Sydney’s ocean temperature rarely drops below 15C, but the region is home to a growing number of ice swimmers who bask in the glow of a long swim in 5C water.

“People don’t think that we have the base for ice swimming, but we actually do have these locations we can do it in,” says Wyatt Song, who has spent much of the winter mentoring ice mile hopefuls at Wentworth Falls Lake in the New South Wales Blue Mountains, 95km from the city.

“It’s one of the best places swimmers can go because the water temperature can drop to 6 or even 5C in the winter, mainly because of its altitude.”

In 2014, the former Bondi lifesaver became the first Australian to complete an ice mile, swimming 1.6km in 4.5C near Falls Creek in Victoria in 42 minutes 30 seconds. He has since swum 1km in 0C Antarctic waters and completed two more ice miles.

To qualify, swimmers must swim 1.6km unassisted in water that is 5C or less wearing a standard bathing suit, goggles and silicone cap, as set out by the International Ice Swimming Association.

───

§ **Directive 1**:
Set down the listing below word for word, from its first line up to and including the line with "Il comporte trois", and leave out the pictures.

───

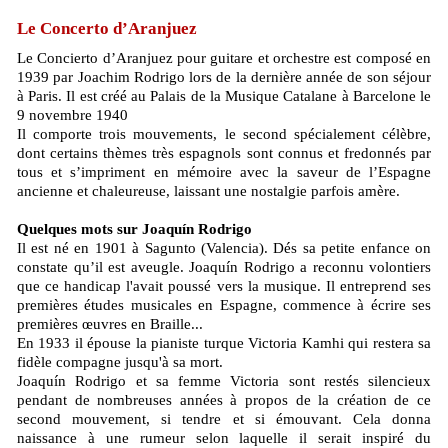
Le Concerto d’Aranjuez
Le Concierto d’Aranjuez pour guitare et orchestre est composé en
1939 par Joachim Rodrigo lors de la dernière année de son séjour
à Paris. Il est créé au Palais de la Musique Catalane à Barcelone le
9 novembre 1940
Il comporte trois mouvements, le second spécialement célèbre,
dont certains thèmes très espagnols sont connus et fredonnés par
tous et s’impriment en mémoire avec la saveur de l’Espagne
ancienne et chaleureuse, laissant une nostalgie parfois amère.
Quelques mots sur Joaquín Rodrigo
Il est né en 1901 à Sagunto (Valencia). Dés sa petite enfance on
constate qu’il est aveugle. Joaquín Rodrigo a reconnu volontiers
que ce handicap l'avait poussé vers la musique. Il entreprend ses
premières études musicales en Espagne, commence à écrire ses
premières œuvres en Braille...
En 1933 il épouse la pianiste turque Victoria Kamhi qui restera sa
fidèle compagne jusqu'à sa mort.
Joaquín Rodrigo et sa femme Victoria sont restés silencieux
pendant de nombreuses années à propos de la création de ce
second mouvement, si tendre et si émouvant. Cela donna
naissance à une rumeur selon laquelle il serait inspiré du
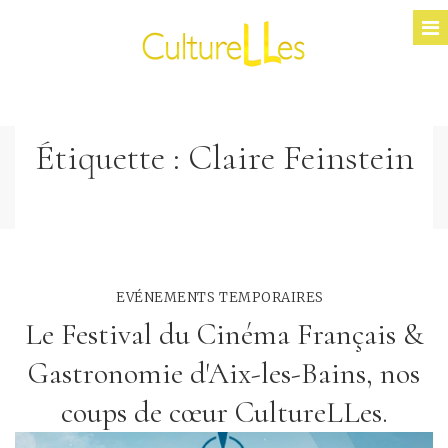
Étiquette :
Claire Feinstein
EVÉNEMENTS TEMPORAIRES
Le Festival du Cinéma Français &
Gastronomie d'Aix-les-Bains, nos
coups de cœur CultureLLes.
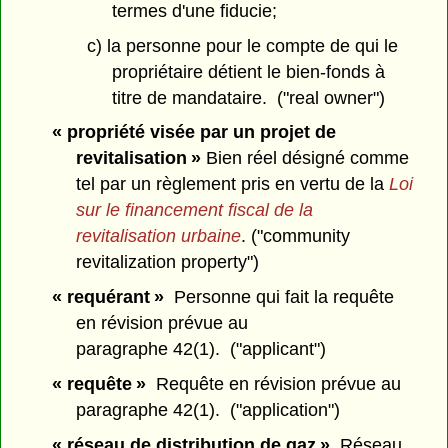
termes d'une fiducie;
c) la personne pour le compte de qui le
propriétaire détient le bien-fonds à
titre de mandataire. ("real owner")
« propriété visée par un projet de
revitalisation »
Bien réel désigné comme
tel par un règlement pris en vertu de la
Loi
sur le financement fiscal de la
revitalisation urbaine
. ("community
revitalization property")
« requérant »
Personne qui fait la requête
en révision prévue au
paragraphe 42(1). ("applicant")
« requête »
Requête en révision prévue au
paragraphe 42(1). ("application")
« réseau de distribution de gaz »
Réseau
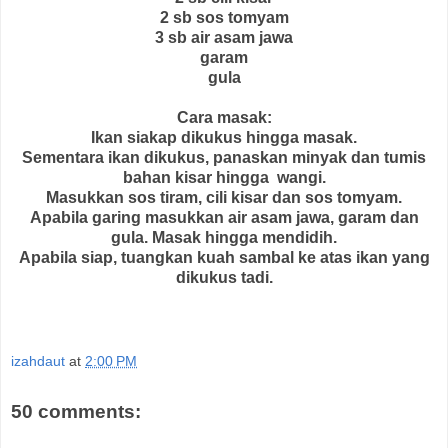
2 sb sos tomyam
3 sb air asam jawa
garam
gula
Cara masak:
Ikan siakap dikukus hingga masak.
Sementara ikan dikukus, panaskan minyak dan tumis
bahan kisar hingga wangi.
Masukkan sos tiram, cili kisar dan sos tomyam.
Apabila garing masukkan air asam jawa, garam dan
gula. Masak hingga mendidih.
Apabila siap, tuangkan kuah sambal ke atas ikan yang
dikukus tadi.
izahdaut
at
2:00 PM
50 comments:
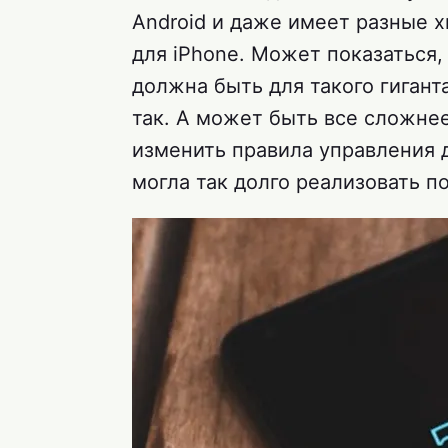
Android и даже имеет разные х
для iPhone. Может показаться,
должна быть для такого гиганта
так. А может быть все сложнее
изменить правила управления 
могла так долго реализовать 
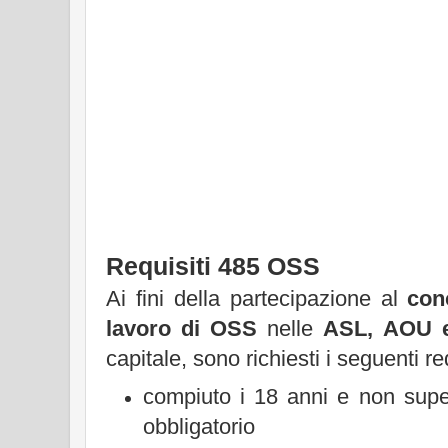
Requisiti 485 OSS
Ai fini della partecipazione al
con
lavoro di OSS
nelle
ASL, AOU 
capitale, sono richiesti i seguenti req
compiuto i 18 anni e non super
obbligatorio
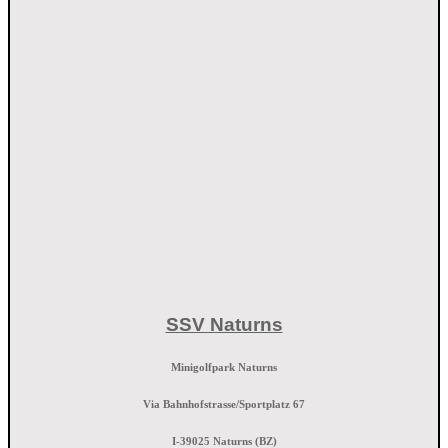
SSV Naturns
Minigolfpark Naturns
Via Bahnhofstrasse/Sportplatz 67
I-39025 Naturns (BZ)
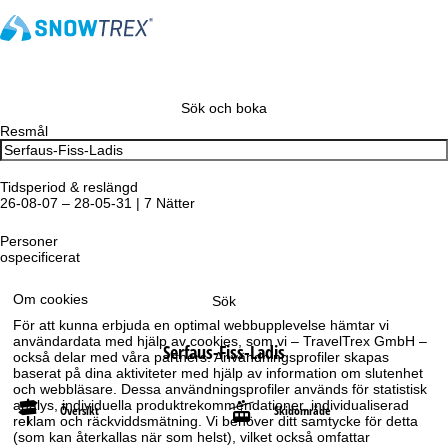
Sök och boka
Resmål
Tidsperiod & reslängd
26-08-07 – 28-05-31 | 7 Nätter
Personer
ospecificerat
Om cookies
Sök
För att kunna erbjuda en optimal webbupplevelse hämtar vi
användardata med hjälp av cookies, som vi – TravelTrex GmbH –
Serfaus-Fiss-Ladis
också delar med våra partners. Användningsprofiler skapas
baserat på dina aktiviteter med hjälp av information om slutenhet
och webbläsare. Dessa användningsprofiler används för statistisk
analys, individuella produktrekommendationer, individualiserad
Översikt
Skidområde
reklam och räckviddsmätning. Vi behöver ditt samtycke för detta
(som kan återkallas när som helst), vilket också omfattar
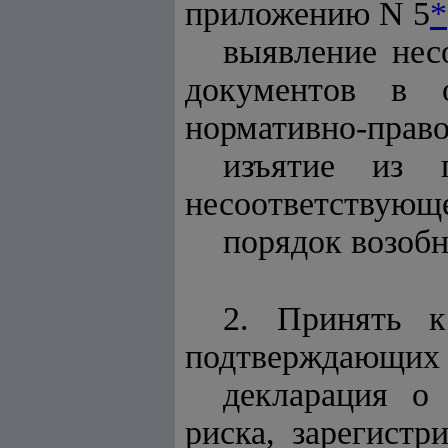
приложению N 5
*
выявление нес
документов в о
нормативно-право
изъятие из п
несоответствующе
порядок возобн
2. Принять к
подтверждающих с
декларация о
риска, зарегист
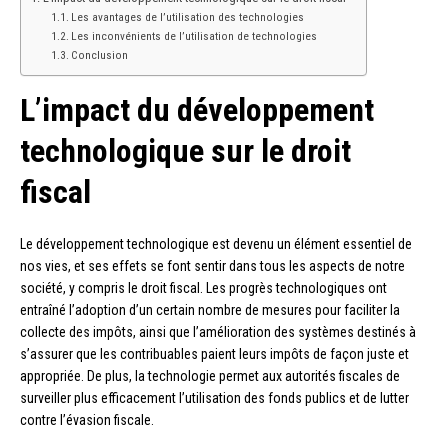
Les avantages de l’utilisation des technologies
Les inconvénients de l’utilisation de technologies
Conclusion
L’impact du développement
technologique sur le droit
fiscal
Le développement technologique est devenu un élément essentiel de
nos vies, et ses effets se font sentir dans tous les aspects de notre
société, y compris le droit fiscal. Les progrès technologiques ont
entraîné l’adoption d’un certain nombre de mesures pour faciliter la
collecte des impôts, ainsi que l’amélioration des systèmes destinés à
s’assurer que les contribuables paient leurs impôts de façon juste et
appropriée. De plus, la technologie permet aux autorités fiscales de
surveiller plus efficacement l’utilisation des fonds publics et de lutter
contre l’évasion fiscale.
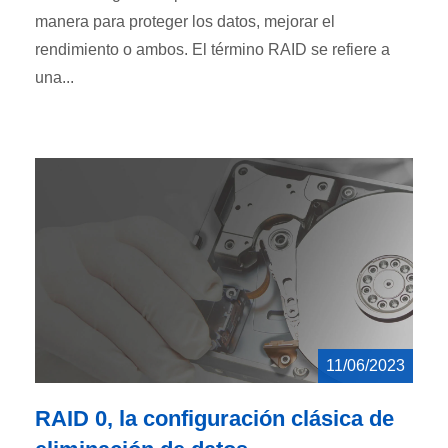
manera para proteger los datos, mejorar el
rendimiento o ambos. El término RAID se refiere a
una...
11/06/2023
RAID 0, la configuración clásica de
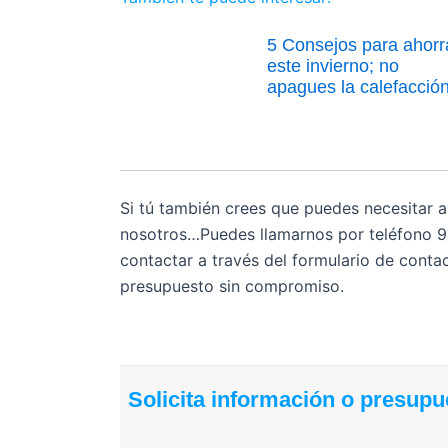
5 Consejos para ahorr
este invierno; no
apagues la calefacción
Si tú también crees que puedes necesitar a
nosotros…
Puedes llamarnos por teléfono 
contactar a través del formulario de conta
presupuesto sin compromiso.
Solicita información o presupu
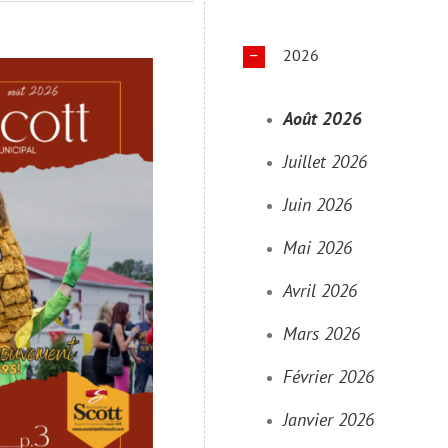
2026
Août 2026
Juillet 2026
Juin 2026
Mai 2026
Avril 2026
Mars 2026
Février 2026
Janvier 2026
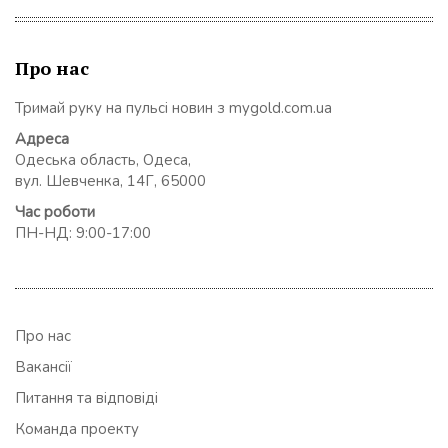
Про нас
Тримай руку на пульсі новин з mygold.com.ua
Адреса
Одеська область, Одеса,
вул. Шевченка, 14Г, 65000
Час роботи
ПН-НД: 9:00-17:00
Про нас
Вакансії
Питання та відповіді
Команда проекту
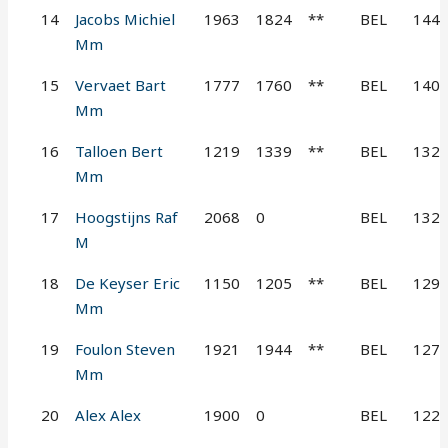
14
Jacobs Michiel
1963
1824
**
BEL
144
Mm
15
Vervaet Bart
1777
1760
**
BEL
140
Mm
16
Talloen Bert
1219
1339
**
BEL
132
Mm
17
Hoogstijns Raf
2068
0
BEL
132
M
18
De Keyser Eric
1150
1205
**
BEL
129
Mm
19
Foulon Steven
1921
1944
**
BEL
127
Mm
20
Alex Alex
1900
0
BEL
122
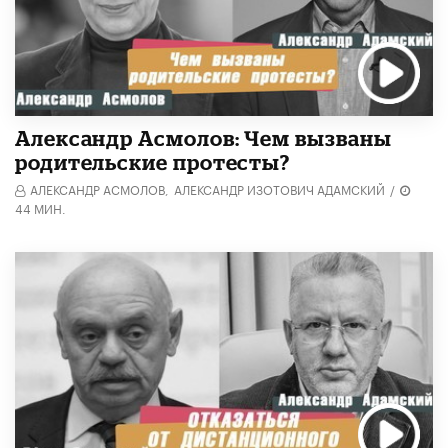
Александр Асмолов: Чем вызваны
родительские протесты?
АЛЕКСАНДР АСМОЛОВ,
АЛЕКСАНДР ИЗОТОВИЧ АДАМСКИЙ
/
44 МИН.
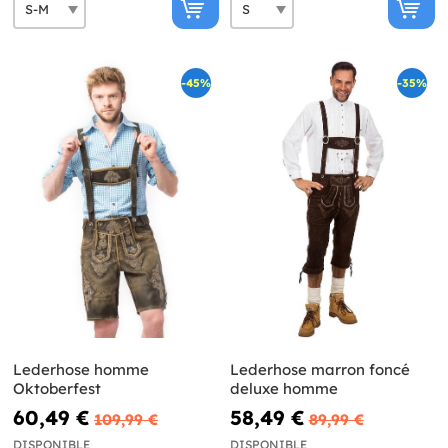
-45%
-35%
Lederhose homme
Lederhose marron foncé
Oktoberfest
deluxe homme
60,49 €
58,49 €
109,99 €
89,99 €
DISPONIBLE
DISPONIBLE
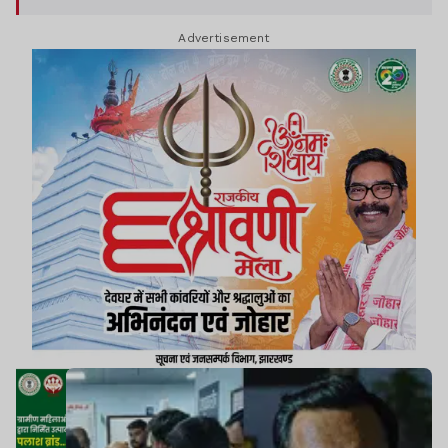
Advertisement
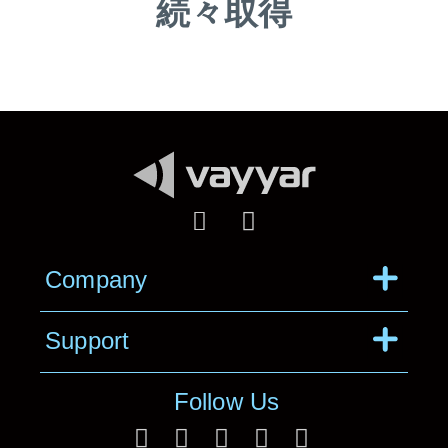
続々取得
Menu
Company
Menu
Support
Follow Us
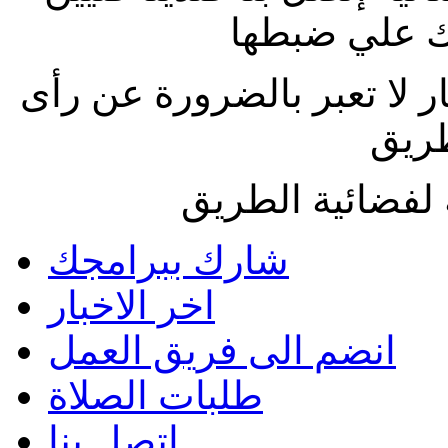
 علي ضبطها
ار لا تعبر بالضرورة عن رأى
طريق
لفضائية الطريق
شارك ببرامجك
اخر الاخبار
انضم الى فريق العمل
طلبات الصلاة
اتصل بنا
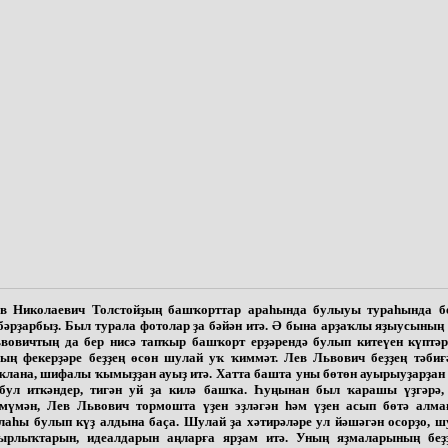
в Николаевич Толстойҙың башҡорттар араһында булыуы тураһында 
бәрҙарбыҙ. Был турала фотолар ҙа бәйән итә. Ә бына арҙаҡлы яҙыусының
вовичтың да бер нисә тапҡыр башҡорт ерҙәрендә булып китеүен күптәр
ың фекерҙәре беҙҙең өсөн шулай уҡ ҡиммәт. Лев Львович беҙҙең тәбиғ
ҡлана, шифалы ҡымыҙҙан ауыҙ итә. Хатта башта уны бөтөн ауырыуҙарҙан 
бул иткәндер, тигән уй ҙа килә башҡа. Һуңынан был ҡарашы үҙгәрә, 
мүмән, Лев Львович тормошта үҙен эҙләгән һәм үҙен асып бөтә алма
лаһы булып күҙ алдына баҫа. Шулай ҙа хәтирәләре ул йәшәгән осорҙо, ш
ырлыҡтарын, идеалдарын аңларға ярҙам итә. Уның яҙмаларының беҙ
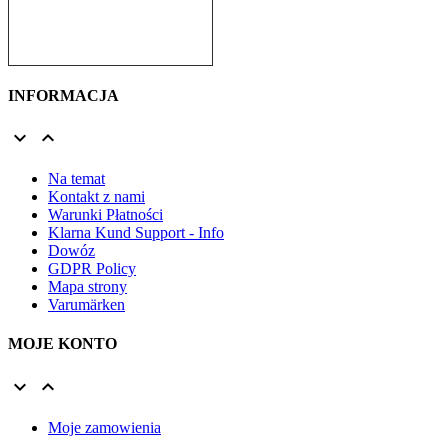
INFORMACJA


Na temat
Kontakt z nami
Warunki Płatności
Klarna Kund Support - Info
Dowóz
GDPR Policy
Mapa strony
Varumärken
MOJE KONTO


Moje zamowienia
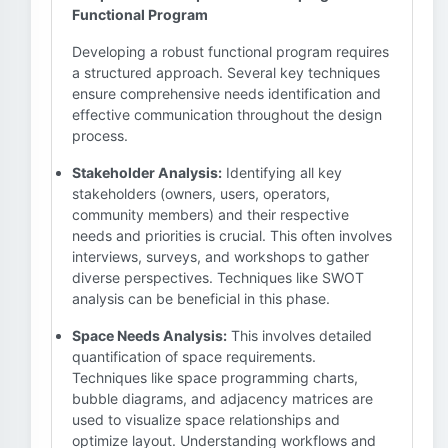
Functional Program
Developing a robust functional program requires
a structured approach. Several key techniques
ensure comprehensive needs identification and
effective communication throughout the design
process.
Stakeholder Analysis:
Identifying all key
stakeholders (owners, users, operators,
community members) and their respective
needs and priorities is crucial. This often involves
interviews, surveys, and workshops to gather
diverse perspectives. Techniques like SWOT
analysis can be beneficial in this phase.
Space Needs Analysis:
This involves detailed
quantification of space requirements.
Techniques like space programming charts,
bubble diagrams, and adjacency matrices are
used to visualize space relationships and
optimize layout. Understanding workflows and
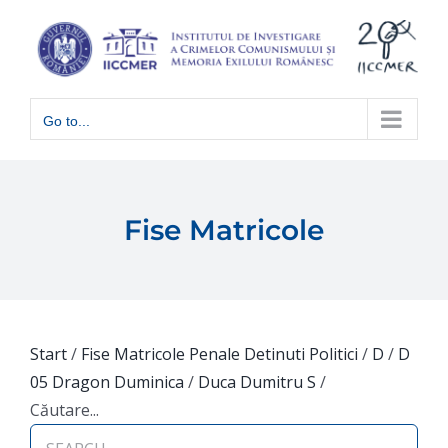
Skip
to
content
Go to...
Fise Matricole
Start
/
Fise Matricole Penale Detinuti Politici
/
D
/
D
05 Dragon Duminica
/
Duca Dumitru S
/
Căutare...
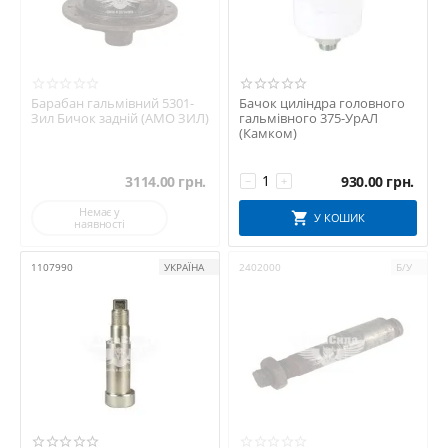
Барабан гальмівний 5301-
Бачок циліндра головного
Зил Бичок задній (АМО ЗИЛ)
гальмівного 375-УрАЛ
(Камком)
3114.00
грн.
930.00
грн.
−
+
Немає у
У КОШИК
наявності
1107990
УКРАЇНА
2402000
Б/У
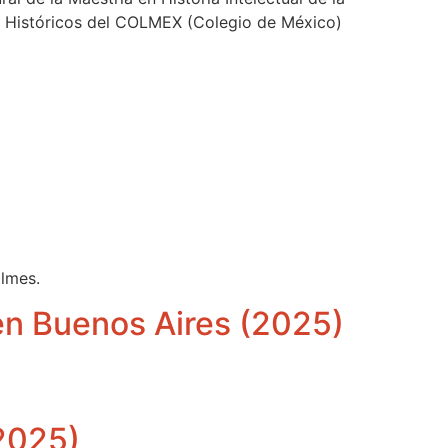
os Históricos del COLMEX (Colegio de México)
ilmes.
 en Buenos Aires (2025)
(2025)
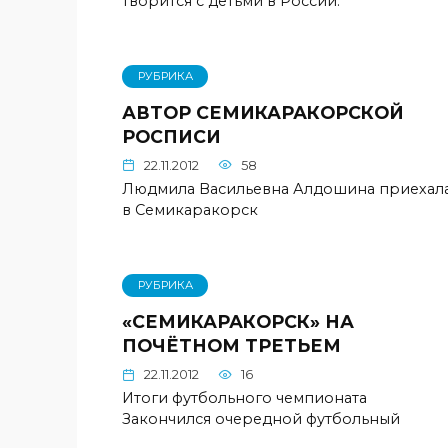
творится с детьми в России.
РУБРИКА
АВТОР СЕМИКАРАКОРСКОЙ
РОСПИСИ
22.11.2012
58
Людмила Васильевна Алдошина приехал
в Семикаракорск
РУБРИКА
«СЕМИКАРАКОРСК» НА
ПОЧЁТНОМ ТРЕТЬЕМ
22.11.2012
16
Итоги футбольного чемпионата
Закончился очередной футбольный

───

§ **Directive 2**:
Extract from the ice swimming passage the words from "Sydney’s ocean temperature" up to and including "more ice miles.", keeping them unchanged.

§ **Result 1**:
Le Concerto d’Aranjuez
Le Concierto d’Aranjuez pour guitare et orchestre est composé en
1939 par Joachim Rodrigo lors de la dernière année de son séjour
à Paris. Il est créé au Palais de la Musique Catalane à Barcelone le
9 novembre 1940
Il comporte trois mouvements, le second spécialement célèbre,

§ **Result 2**:
Sydney’s ocean temperature rarely drops below 15C, but the region is home to a growing number of ice swimmers who bask in the glow of a long swim in 5C water.

“People don’t think that we have the base for ice swimming, but we actually do have these locations we can do it in,” says Wyatt Song, who has spent much of the winter mentoring ice mile hopefuls at Wentworth Falls Lake in the New South Wales Blue Mountains, 95km from the city.

“It’s one of the best places swimmers can go because the water temperature can drop to 6 or even 5C in the winter, mainly because of its altitude.”

In 2014, the former Bondi lifesaver became the first Australian to complete an ice mile, swimming 1.6km in 4.5C near Falls Creek in Victoria in 42 minutes 30 seconds. He has since swum 1km in 0C Antarctic waters and completed two more ice miles.